The terrace of the Villa Catalano, with its orange and palm trees, looked upon a sea of lapiz lazuli, and rose from a shelving shore of aloes and arbutus. The waters reflected the color of the sky, and all the foliage wag bedewed with the same violet light of morn which bathed the softness of the distant mountains, and the undulating beauty of the ever-varying coast.
Lothair was walking on the terrace, his favorite walk, for it was the duly occasion on which he ever found himself alone. Not that he had any reason to complain of his companions. More complete ones could scarcely be selected. Travel, which, they say, tries all tempers, had only proved the engaging equanimity of Catesby, and had never disturbed the amiable repose of his brother priest: and then they were so entertaining and so instructive, as well as handy and experienced in all common things. The monsignore had so much taste and feeling, and various knowledge; and as for the reverend father, all the antiquaries they daily encountered were mere children in his hands, who, without effort, could explain and illustrate every scene and object, and spoke as if he had never given a thought to any other theme than Sicily and Syracuse, the expedition of Nicias, and the adventures of Agathocles. And yet, during all their travels, Lothair felt that he never was alone. This was remarkable at the great cities, such as Messina and Palermo, but it was a prevalent habit in less-frequented places. There was a petty town near them, which he had never visited alone, although he had made more than one attempt with that view; and it was only on the terrace in the early morn, a spot whence he could be observed from the villa, and which did not easily communicate with the precipitous and surrounding scenery, that Lothair would indulge that habit of introspection which he had pursued through many a long ride, and which to him was a never-failing source of interest and even excitement.
He wanted to ascertain the causes of what he deemed the failure of his life, and of the dangers and discomfiture that were still impending over him. Were these causes to be found in any peculiarity of his disposition, or in the general inexperience and incompetence of youth? The latter, he was now quite willing to believe, would lead their possessors into any amount of disaster, but his ingenuous nature hesitated before it accepted them as the self-complacent solution of his present deplorable position.
Of a nature profound and inquisitive, though with a great fund of reverence which had been developed by an ecclesiastical education, Lothair now felt that he had started in life with an extravagant appreciation of the influence of the religious principle on the conduct of human affairs.
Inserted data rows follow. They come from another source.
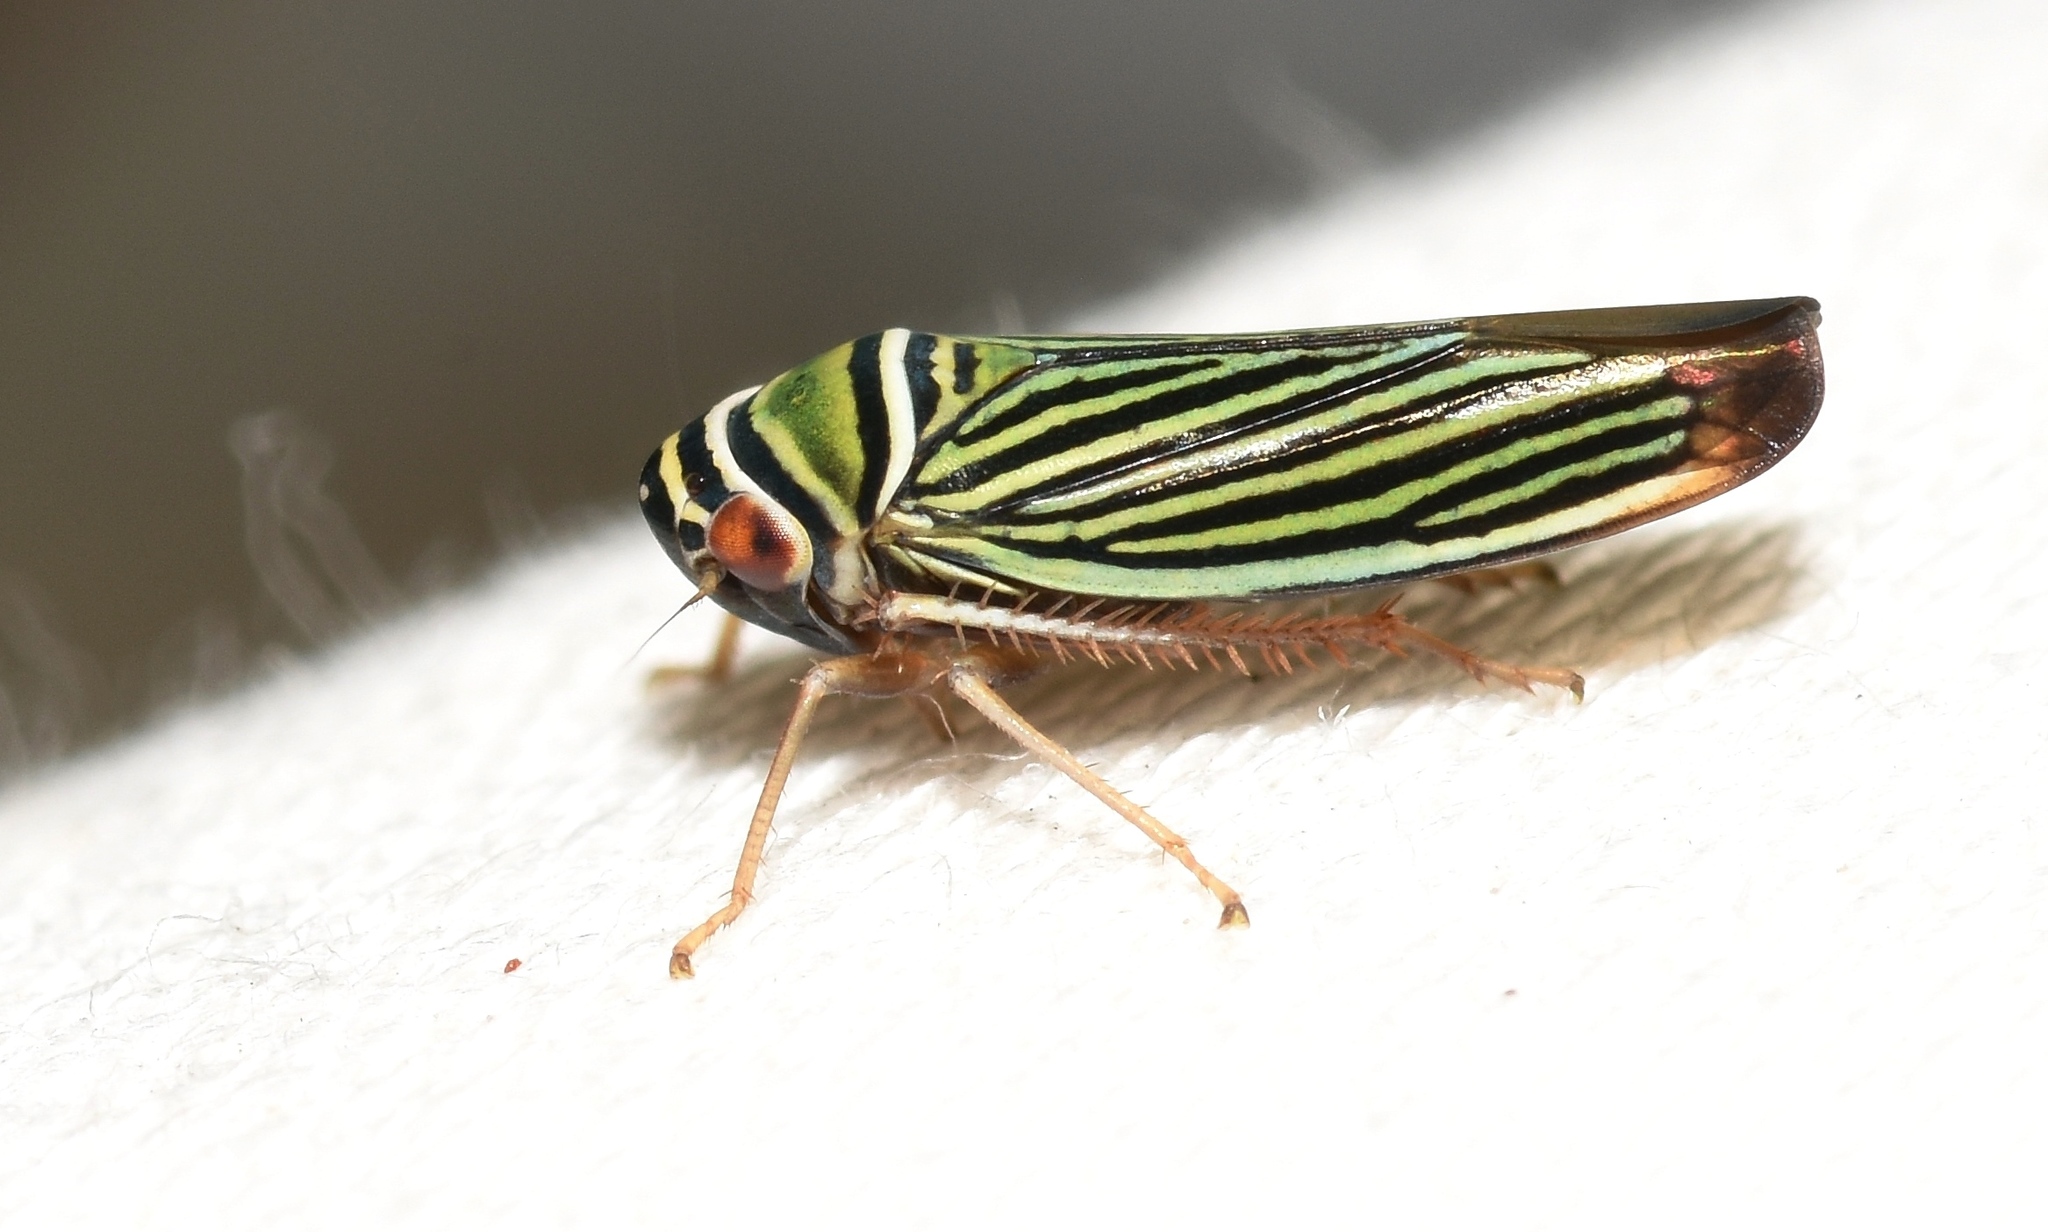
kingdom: Animalia
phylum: Arthropoda
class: Insecta
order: Hemiptera
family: Cicadellidae
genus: Tylozygus
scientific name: Tylozygus bifidus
With him, when heaven was so nigh, earth could not be remembered; and yet experience showed that, so long as one was on the earth, the incidents of this planet considerably controlled one’s existence, both in behavior and in thought. All the world could not retire to Mount Athos. It was clear, therefore, that there was a juster conception of the relations between religion and life than that which he had at first adopted.
Practically, Theodora had led, or was leading, him to this result; but Theodora, though religious, did not bow before those altars to which he for a moment had never been faithless. Theodora believed in her immortality, and did not believe in death according to the ecclesiastical interpretation. But her departure from the scene, and the circumstances under which it had taken place, had unexpectedly and violently restored the course of his life to its old bent. Shattered and shorn, he was willing to believe that he was again entering the kingdom of heaven, but found he was only under the gilded dome of a Jesuit’s church, and woke to reality, from a scene of magical deceptions, with a sad conviction that even cardinals and fathers of the Church were inevitably influenced in this life by its interest and his passions.
But the incident of his life that most occupied—it might be said engrossed—his meditation was the midnight apparition in the Coliseum. Making every allowance that a candid nature and an ingenious mind could suggest for explicatory circumstances; the tension of his nervous system, which was then doubtless strained to its last point; the memory of her death-scene, which always harrowed and haunted him; and that dark collision between his promise and his life which then, after so many efforts, appeared by some supernatural ordination to be about inevitably to occur in that very Rome whose gigantic shades surrounded him; he still could not resist the conviction that he had seen the form of Theodora and had listened to her voice. Often the whole day, when they were travelling, and his companions watched him on his saddle in silent thought, his mind in reality was fixed on this single incident and he was cross-examining his memory as some adroit and ruthless advocate deals with the witness in the box, and tries to demonstrate his infidelity or his weakness.
But whether it were indeed the apparition of his adored friend or a distempered dream, Lothair not less recognized the warning as divine, and the only conviction he had arrived at throughout his Sicilian travels was a determination that, however tragical the cost, his promise to Theodora should never be broken.